Cos Should Hedge At least 63% of ECB Exposure: RBI Paper

Inadequate hedging against wild currency swings has emerged as a major risk for Indian companies borrowing overseas, with a central bank –issuers and long-raisers to buy covers for more than three-fifths of their financing exposure.

The ideal position would be to have at least 63% of total exposure of the External Commercial Borrowing (ECBs) hedge at the system level, a research note from a central bank economist said. Rules are, however, still evolving. All categories of borrowers are not mandated 100% hedging, though banks are.

“In times of typical high forex volatility, firms issuing ECBs may take recourse to hedging their exposure financially/naturally in the range of 63-66%, which would translate to the total cost loan, including hedging cost, proportional to nearly 9% Moreover, this strategy is likely to lead to protection against forex risk,” said a research paper by Ranjeev, assistant director at the Reserve Bank of India’s (RBI) department of statistics and information management.

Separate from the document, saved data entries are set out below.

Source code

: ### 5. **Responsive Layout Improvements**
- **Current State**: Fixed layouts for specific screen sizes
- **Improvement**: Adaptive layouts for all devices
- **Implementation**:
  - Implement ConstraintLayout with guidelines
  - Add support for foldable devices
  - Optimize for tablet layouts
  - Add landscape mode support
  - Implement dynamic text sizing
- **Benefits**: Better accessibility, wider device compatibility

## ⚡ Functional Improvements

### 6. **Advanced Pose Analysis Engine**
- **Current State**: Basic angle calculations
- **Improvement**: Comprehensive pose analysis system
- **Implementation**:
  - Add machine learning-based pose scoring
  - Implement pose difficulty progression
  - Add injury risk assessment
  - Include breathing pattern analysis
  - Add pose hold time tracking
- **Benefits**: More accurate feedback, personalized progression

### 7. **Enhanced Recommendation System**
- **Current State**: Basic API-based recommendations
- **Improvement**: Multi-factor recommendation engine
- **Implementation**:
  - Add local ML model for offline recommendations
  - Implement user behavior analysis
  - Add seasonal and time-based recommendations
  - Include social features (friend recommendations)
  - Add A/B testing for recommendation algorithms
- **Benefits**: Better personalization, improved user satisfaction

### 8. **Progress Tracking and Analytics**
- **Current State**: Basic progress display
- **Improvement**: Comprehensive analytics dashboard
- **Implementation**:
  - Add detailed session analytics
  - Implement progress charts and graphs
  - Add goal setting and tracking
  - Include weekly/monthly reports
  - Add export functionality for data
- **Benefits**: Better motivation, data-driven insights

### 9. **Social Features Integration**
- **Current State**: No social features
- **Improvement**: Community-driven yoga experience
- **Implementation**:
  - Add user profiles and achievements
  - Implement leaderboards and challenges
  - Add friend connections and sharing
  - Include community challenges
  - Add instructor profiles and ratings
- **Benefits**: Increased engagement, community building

The study assumes significance as the rupee is expected to weaken through the course of Fed tightening and a surge in dollar demand as crude and commodity price head north.

“Hedging all FX exposures in their entirety may not be optimal in the sense that with fully hedged FX exposure, the benefit of low-cost access to foreign capital is foregone and at the same time unhedged foreign currency exposures may lead to correlated defaults in debt servicing triggering build-up of systemic risk,” the author said.

ECBs at $219 billion comprise a third of India’s external debt as of September. But there are no estimates of the level of hedging as rules are sector specific or tenor specific.